Investigating a compromised system in a hybrid cloud

For this hybrid scenario, the compromised system will be located on-premises and the company has a cloud-based monitoring system, which for the purpose of this example will be Azure Security Center. To show how a hybrid cloud scenario can be similar to an on-premises online scenario, we will use the same case that was used before. Again, a user received a phishing email, clicked on the hyperlink, and got compromised. The difference now is that there is an active sensor monitoring the system, which will trigger an alert to SecOps, and the user will be contacted. The users don't need to wait days to realize they were compromised; the response is faster and more accurate.

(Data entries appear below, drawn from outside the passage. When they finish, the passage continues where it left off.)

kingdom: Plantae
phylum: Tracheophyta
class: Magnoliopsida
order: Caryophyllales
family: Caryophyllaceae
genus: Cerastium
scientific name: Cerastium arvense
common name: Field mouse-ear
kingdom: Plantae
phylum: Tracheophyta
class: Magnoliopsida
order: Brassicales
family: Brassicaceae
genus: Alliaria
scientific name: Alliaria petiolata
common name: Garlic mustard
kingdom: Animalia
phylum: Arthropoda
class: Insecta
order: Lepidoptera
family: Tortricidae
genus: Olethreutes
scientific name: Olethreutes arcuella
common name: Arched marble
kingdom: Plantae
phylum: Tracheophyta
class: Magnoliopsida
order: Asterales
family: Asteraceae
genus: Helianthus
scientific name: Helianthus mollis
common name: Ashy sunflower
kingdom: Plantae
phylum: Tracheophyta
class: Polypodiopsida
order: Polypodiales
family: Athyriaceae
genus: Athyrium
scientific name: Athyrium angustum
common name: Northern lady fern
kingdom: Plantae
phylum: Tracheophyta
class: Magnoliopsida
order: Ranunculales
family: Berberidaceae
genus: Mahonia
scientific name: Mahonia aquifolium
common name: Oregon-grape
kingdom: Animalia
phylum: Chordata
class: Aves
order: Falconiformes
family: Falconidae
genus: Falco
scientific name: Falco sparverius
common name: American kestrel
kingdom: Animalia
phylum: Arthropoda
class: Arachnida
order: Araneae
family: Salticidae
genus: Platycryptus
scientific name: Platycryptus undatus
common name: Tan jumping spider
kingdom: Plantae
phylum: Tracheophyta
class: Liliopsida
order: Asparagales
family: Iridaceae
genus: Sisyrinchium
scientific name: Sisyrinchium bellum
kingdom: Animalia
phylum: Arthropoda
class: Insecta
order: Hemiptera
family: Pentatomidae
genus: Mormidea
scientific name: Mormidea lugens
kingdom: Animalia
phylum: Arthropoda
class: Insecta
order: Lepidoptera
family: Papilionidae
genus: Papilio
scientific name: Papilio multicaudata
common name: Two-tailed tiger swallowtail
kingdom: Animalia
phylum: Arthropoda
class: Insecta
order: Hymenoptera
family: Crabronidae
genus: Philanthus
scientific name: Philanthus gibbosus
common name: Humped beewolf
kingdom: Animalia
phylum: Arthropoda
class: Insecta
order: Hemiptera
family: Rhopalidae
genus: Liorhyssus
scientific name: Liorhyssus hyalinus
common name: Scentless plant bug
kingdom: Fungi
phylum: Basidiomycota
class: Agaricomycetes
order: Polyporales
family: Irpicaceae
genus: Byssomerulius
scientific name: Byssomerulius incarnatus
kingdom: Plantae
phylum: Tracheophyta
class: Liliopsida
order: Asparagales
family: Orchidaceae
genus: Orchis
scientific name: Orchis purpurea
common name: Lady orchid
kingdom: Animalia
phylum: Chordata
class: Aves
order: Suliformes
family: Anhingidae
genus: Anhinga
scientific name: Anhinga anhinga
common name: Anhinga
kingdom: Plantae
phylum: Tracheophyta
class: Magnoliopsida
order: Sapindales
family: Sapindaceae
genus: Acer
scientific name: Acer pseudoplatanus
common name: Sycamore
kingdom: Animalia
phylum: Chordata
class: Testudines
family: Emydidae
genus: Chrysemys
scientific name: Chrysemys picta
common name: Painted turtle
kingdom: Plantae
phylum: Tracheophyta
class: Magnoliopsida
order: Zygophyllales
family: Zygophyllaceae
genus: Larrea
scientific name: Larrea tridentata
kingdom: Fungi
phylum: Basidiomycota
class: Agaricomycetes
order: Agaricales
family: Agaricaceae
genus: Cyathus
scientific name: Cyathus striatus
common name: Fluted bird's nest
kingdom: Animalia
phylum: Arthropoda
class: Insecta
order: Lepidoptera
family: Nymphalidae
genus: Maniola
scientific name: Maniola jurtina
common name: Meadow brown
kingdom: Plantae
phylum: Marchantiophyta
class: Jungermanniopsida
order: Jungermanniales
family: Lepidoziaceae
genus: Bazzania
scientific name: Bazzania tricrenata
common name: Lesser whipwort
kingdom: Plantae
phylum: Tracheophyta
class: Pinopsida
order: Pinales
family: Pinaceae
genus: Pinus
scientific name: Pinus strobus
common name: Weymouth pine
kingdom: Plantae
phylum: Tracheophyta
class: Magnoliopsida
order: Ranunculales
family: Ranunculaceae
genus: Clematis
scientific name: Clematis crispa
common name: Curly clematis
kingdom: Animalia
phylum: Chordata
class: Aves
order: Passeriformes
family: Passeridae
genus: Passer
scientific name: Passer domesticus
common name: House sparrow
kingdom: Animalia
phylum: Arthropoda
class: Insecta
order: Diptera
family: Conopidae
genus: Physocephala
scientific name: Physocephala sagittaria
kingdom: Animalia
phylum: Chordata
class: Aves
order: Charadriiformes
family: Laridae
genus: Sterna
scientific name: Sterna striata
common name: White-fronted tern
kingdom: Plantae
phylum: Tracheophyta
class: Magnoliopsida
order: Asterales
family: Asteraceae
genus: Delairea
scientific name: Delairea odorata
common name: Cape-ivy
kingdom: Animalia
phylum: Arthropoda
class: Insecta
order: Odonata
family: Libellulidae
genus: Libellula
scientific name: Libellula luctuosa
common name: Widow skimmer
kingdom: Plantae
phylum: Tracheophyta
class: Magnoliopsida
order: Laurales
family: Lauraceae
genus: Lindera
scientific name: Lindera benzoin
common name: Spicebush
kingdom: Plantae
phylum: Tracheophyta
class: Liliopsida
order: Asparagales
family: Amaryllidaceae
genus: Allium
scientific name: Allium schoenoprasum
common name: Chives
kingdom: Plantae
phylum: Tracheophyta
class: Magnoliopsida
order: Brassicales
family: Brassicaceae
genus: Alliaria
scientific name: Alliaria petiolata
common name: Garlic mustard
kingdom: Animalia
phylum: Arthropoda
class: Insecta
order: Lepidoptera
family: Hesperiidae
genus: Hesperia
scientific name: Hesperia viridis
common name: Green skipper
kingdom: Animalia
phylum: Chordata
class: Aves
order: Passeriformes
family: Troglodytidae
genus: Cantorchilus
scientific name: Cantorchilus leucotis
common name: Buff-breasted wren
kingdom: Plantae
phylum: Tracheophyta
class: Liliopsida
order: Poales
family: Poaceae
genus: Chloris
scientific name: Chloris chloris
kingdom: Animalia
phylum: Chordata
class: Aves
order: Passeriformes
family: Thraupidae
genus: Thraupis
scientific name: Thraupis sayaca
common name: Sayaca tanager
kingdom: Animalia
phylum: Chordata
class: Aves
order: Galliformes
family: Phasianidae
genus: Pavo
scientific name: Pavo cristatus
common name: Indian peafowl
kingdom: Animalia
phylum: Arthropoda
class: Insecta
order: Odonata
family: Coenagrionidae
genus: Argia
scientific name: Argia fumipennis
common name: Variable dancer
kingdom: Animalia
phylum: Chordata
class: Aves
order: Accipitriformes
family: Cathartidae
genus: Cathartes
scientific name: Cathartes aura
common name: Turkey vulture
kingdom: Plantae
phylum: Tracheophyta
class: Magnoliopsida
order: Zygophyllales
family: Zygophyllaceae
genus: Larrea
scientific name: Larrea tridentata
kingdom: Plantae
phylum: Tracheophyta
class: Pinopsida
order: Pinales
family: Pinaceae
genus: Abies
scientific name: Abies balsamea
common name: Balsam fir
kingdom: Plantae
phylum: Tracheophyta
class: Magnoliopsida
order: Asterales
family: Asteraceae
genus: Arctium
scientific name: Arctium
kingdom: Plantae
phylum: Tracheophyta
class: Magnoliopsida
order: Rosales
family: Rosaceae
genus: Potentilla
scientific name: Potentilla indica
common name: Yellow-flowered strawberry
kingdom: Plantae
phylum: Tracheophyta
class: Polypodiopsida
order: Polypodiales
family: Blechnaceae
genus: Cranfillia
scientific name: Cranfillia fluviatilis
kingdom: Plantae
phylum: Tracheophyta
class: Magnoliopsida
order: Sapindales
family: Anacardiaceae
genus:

The SecOps engineer has access to the Security Center dashboard and, when an alert is created, it shows the NEW flag besides the alert name. The SecOps engineer also noticed that a new security incident was created, as shown in the following screenshot:

As mentioned in Chapter 11, Active Sensors, a security incident in Azure Security Center represents two or more alerts that are correlated. In other words, they are part of the same attack campaign against a target system. By clicking on this security incident, the SecOps engineer noticed the following alerts:

There are four alerts included in this incident and, as you can see, they are organized by time and not by priority. In the bottom part of this pane, there are two notable events included, which are extra information that can be useful during the investigation. The first event only reports that the antimalware installed in the local machine was able to block an attempt to drop a piece of malware in the local system. That's good, but, unfortunately, the attacker was highly motivated to continue his attack and managed to disable antimalware on the local system. It is important to keep in mind that, in order to do that, the attacker had to escalate privilege, and run a command such as Taskkill or killav to kill the antimalware process. Moving on, we have a medium priority alert showing that a suspicious process name was detected, as show in the following screenshot:

In this case the process is mimikatz.exe, which was also used in our previous case. You may ask: why is this medium priority and not high? It is because, at this point, this process was not launched yet. That's why the alert says: Suspicious process name detected. Another important fact about this event is that type of attacked resource, which is Non-Azure Resource, and this is how you identify that this is on-premises or a VM in another cloud provider (such as Amazon AWS). Moving on to the next alert, we have a Suspicious Process Execution Activity Detected:

The description of this alert is pretty clear about what is happening at this point and this is one of the biggest advantages of having a monitoring system watching process behavior. It will observe these patterns and correlate this data with its own threat intelligence feed to understand if these activities are suspicious or not. The remediation steps provided can also help to take the next steps. Let's continue looking to the other alerts. The next one is the high priority alert, which is the execution of a suspicious process:

This alert shows that mimikatz.exe was executed and that the parent process was cmd.exe. Since mimikatz requires a privileged account to successfully run, the assumption is that this command prompt is running in the context of a high privilege account, which in this case is EMSAdmin. The notable events that you have in the bottle should also be reviewed. We will skip the first one, since we know is about cleaning the evidence (wipe out the logs), but the next one is not so clear, so let's review it:

This is another indication that the attacker compromised other files, such as the rundll32.exe. At this point, you have enough information to continue your investigation process. As described in Chapter 12, Threat Intelligence, the Azure Security Center has a feature that enables you to go deeply into the details of a security issue, which is the investigation feature. In this case, we will select the second alert of this list and click on the Investigation button. The investigation path for this particular case is shown in the following screenshot:

Each entity in this diagram provides details about its own object and, if there are other entities related to the one selected, you can pivot it by clicking on the object itself, as shown in the following screenshot:

The investigation map helps you to visualize the steps that were taken during this attack and better understand the correlation between all entities that were involved.